Fermo immagine di Alberto Abbà

42 ore a Roma

La calma di un sabaudo venerdì mattina di ferie. La passeggiata verso la stazione interrotta da una tazzina di caffè. Vetrine con pasticcini e grissini. Una signora interroga il suo barboncino, che non risponde.
Il cuore in gola a vedere sul tabellone dei treni, il Frecciarossa prima del mio cancellato. Pensare subito a possibili alternative, imprecando. La gentilezza e la calma di un’eroica addetta delle ferrovie, circondata da persone confuse e agitate, funziona meglio della valeriana. L’annuncio della partenza del treno con un’ora di ritardo, si trasforma quasi in una festa. 
Il viaggio passa veloce, fra respiri, libro e quaderno.
Lo scrocchio di una mela fra i denti, il profumo di un sukai.
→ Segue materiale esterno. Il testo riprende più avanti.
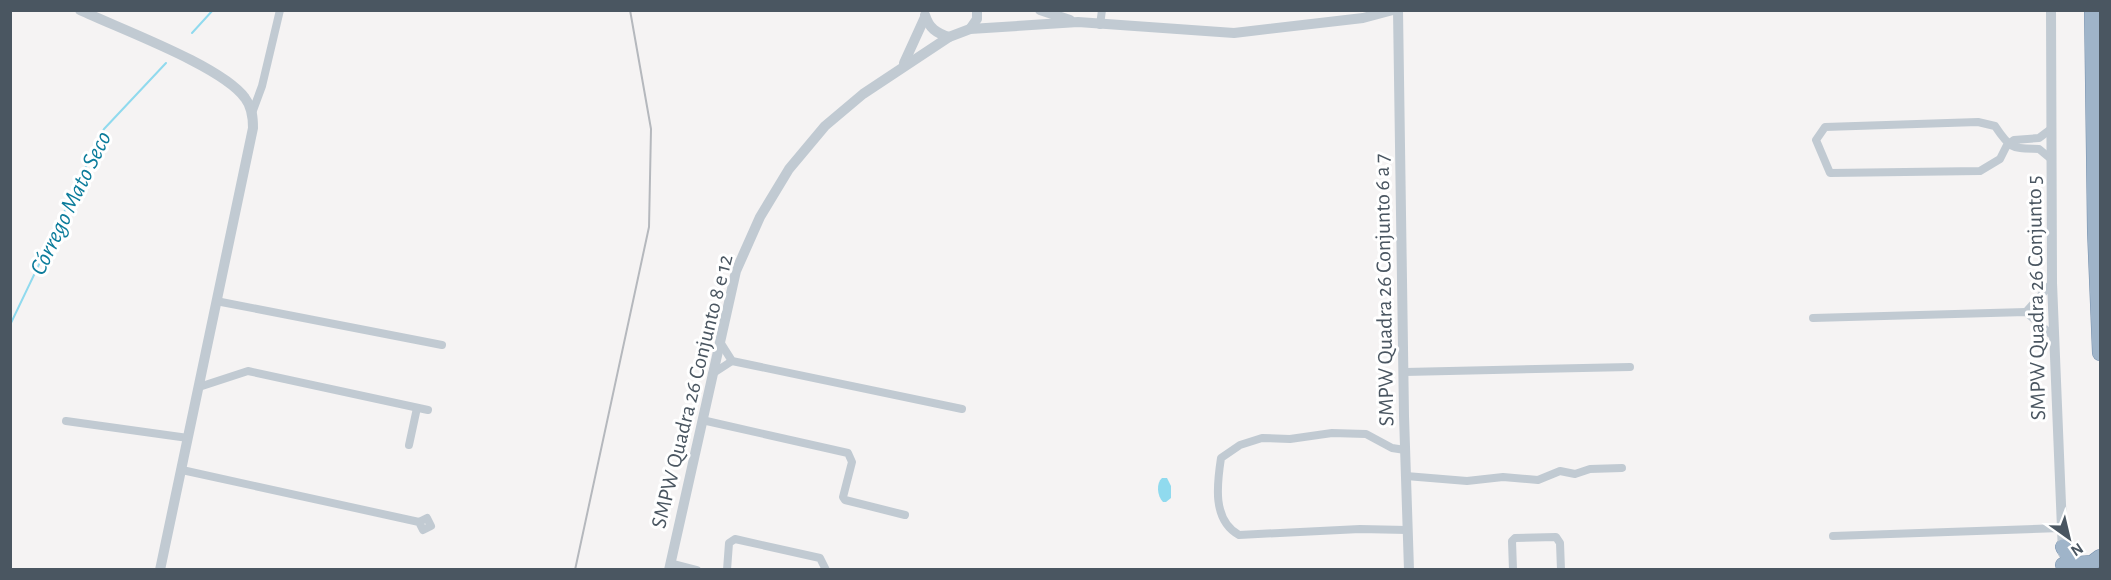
<svg xmlns="http://www.w3.org/2000/svg" width="2111" height="580" viewBox="0 0 2111 580" font-family="'Alegreya Sans',sans-serif">
  <style>
    .water { fill: #90daee }
    .lines { fill: none; stroke-linecap: round; stroke-linejoin: round }
    .stream { stroke: #90daee; stroke-width: 2 }
    .trunk-casing { stroke: #7690ad; stroke-width: 16 }
    .minor { stroke: #c1cad2; stroke-width: 8 }
    .tertiary { stroke: #c1cad2; stroke-width: 10 }
    .trunk { stroke: #9fb4c9; stroke-width: 15 }
    .rail { stroke: #b5b8bd; stroke-width: 2 }
    .labels { text-anchor: middle; stroke-width: 6; stroke-linejoin: round; paint-order: stroke }
    .street-label { font-size: 22px; fill: #4a5661; stroke: #fff }
    .water-label { font-size: 24px; font-style: italic; fill: #0c7c9b; stroke: #fff }
  </style>
  <rect width="100%" height="100%" fill="#f5f3f3"/>
  <!-- water -->
  <path class="water" d="M1162,478H1167L1171,486V498L1166,502H1163C1157,496 1156,483 1162,478Z"/>
  <g class="lines">
    <!-- stream -->
    <g class="stream">
      <polyline points="192,33 213,10"/>
      <polyline points="10,325 104,129 166,63"/>
    </g>
    <defs>
      <g id="trunk">
        <polyline points="2092,10 2095,231 2100,353"/>
        <polyline points="2063,547 2070,558 2080,566"/>
        <polyline points="2063,565 2092,563 2100,557"/>
      </g>
    </defs>
    <!-- trunk casing -->
    <use href="#trunk" class="trunk-casing"/>
    <!-- minor -->
    <g class="minor">
      <polyline points="1100,25 1102,10"/>
      <polyline points="252,113 262,86 280,10"/>
      <path d="M2051,159L2039,149C2012,148 2011,150 1995,126L1978,122L1825,127L1816,140L1830,173L1980,171L2000,159L2007,145L2014,140L2039,138L2051,129"/>
      <polyline points="216,301 442,345"/>
      <polyline points="2026,312 2052,283"/>
      <polyline points="1813,318 2026,312 2054,337"/>
      <polyline points="720,342 732,361 962,409"/>
      <polyline points="1405,372 1630,367"/>
      <polyline points="712,374 732,361"/>
      <polyline points="199,387 248,371 428,410"/>
      <polyline points="702,420 848,453 852,462 843,497 845,500 905,515"/>
      <polyline points="66,421 188,438"/>
      <polyline points="409,445 417,408"/>
      <path d="M1405,450L1392,448L1366,434L1332,433L1290,439L1262,438L1240,445L1221,458C1217,484 1212,520 1239,535L1360,529L1407,530"/>
      <polyline points="182,470 419,522 427,518 431,526 423,530 419,522"/>
      <polyline points="1406,476 1467,481 1503,477 1538,480 1560,471 1575,474 1590,469 1622,468"/>
      <polyline points="1833,536 2061,528"/>
      <polyline points="670,563 697,570"/>
      <polyline points="727,570 729,543 735,539 820,558 826,570"/>
      <polyline points="1513,570 1512,541 1515,538 1556,537 1560,543 1561,570"/>
    </g>
    <!-- tertiary -->
    <g class="tertiary">
      <path d="M80,10C120,29 222,66 245,98C252,107 253,117 253,128L160,570"/>
      <polyline points="1040,10 1070,20"/>
      <polyline points="1398,10 1404,416 1409,570"/>
      <polyline points="2051,10 2052,283 2063,553"/>
      <path d="M925,15C929,28 936,33 949,37"/>
      <polyline points="970,29 977,19 977,10"/>
      <polyline points="904,63 925,17"/>
      <polyline points="669,570 736,271 760,217 789,169 825,126 863,94 949,37 970,29 1078,22 1234,33 1363,18 1393,10"/>
    </g>
    <!-- trunk -->
    <use href="#trunk" class="trunk"/>
    <!-- rail -->
    <polyline class="rail" points="575,570 649,227 651,129 630,10"/>
  </g>
  <g class="labels">
    <!-- street labels -->
    <g class="street-label">
      <text transform="translate(1383 290) rotate(-91)" y="8">SMPW Quadra 26 Conjunto 6 a 7</text>
      <text transform="translate(2035 298) rotate(-91)" y="8">SMPW Quadra 26 Conjunto 5</text>
      <text transform="translate(691 391) rotate(-76)" y="8">SMPW Quadra 26 Conjunto 8 e 12</text>
    </g>
    <!-- water labels -->
    <g class="water-label">
      <text transform="translate(70 203) rotate(-64)" y="8">Córrego Mato Seco</text>
    </g>
  </g>
  <!-- border -->
  <rect width="2111" height="580" fill="none" stroke="#4a5661" stroke-width="24"/>
  <!-- north arrow -->
  <g transform="translate(2069 538) rotate(146)" stroke="#ffffff" stroke-width="4.5" paint-order="stroke">
  <path d="M0-4.5L10 22L0 15L-10 22Z" fill="#4a5661"/>
  <text y="-9" font-size="16" font-weight="bold" text-anchor="middle" fill="#4a5661">N</text>
  </g>
</svg>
Un saluto a Bologna e Firenze dal finestrino. 
Una serata ad Alta Quota, con racconti che si appigliano a zaini, mappe, scarpe e attrezzatura sportiva. Dodici i narratori di fronte ad un pubblico attento, che accoglie l’arte gentile del camminare e poesie in rima. Che sente il freddo in parete, la tristezza sul Morrone, il gusto della carne dell’orso. Fra la musicalità degli haiku e le note di Antonio e Vasco Brondi.
La pioggia che scoraggia i pigri, rende più unito il gruppo errante, accolto dalla Garbata Ostella e osservato dai colorati murales di Tor Marancia. Lontano dai rumori della città, fra parchi e orti, accompagnati dal buon Carlo e dalle letture di un autore sconosciuto in arrivo dal Piemonte. 
Una fuga a Colleferro, non meta di turisti, ma dotata di un’eccellente biblioteca, che richiama amanti e curiosi delle vette dell’Appennino. 
La cena nel cortile della Casetta Rossa è una coccola che ti fa capire che la primavera è arrivata.
Verso il ritorno, lascio alle spalle, due case, a distanza di pochi metri. 
Una esplode a causa di una fuga del gas, l’altra ti fa sentire accolto. 
Lo stare male o bene, a volte, è solo questione di centimetri.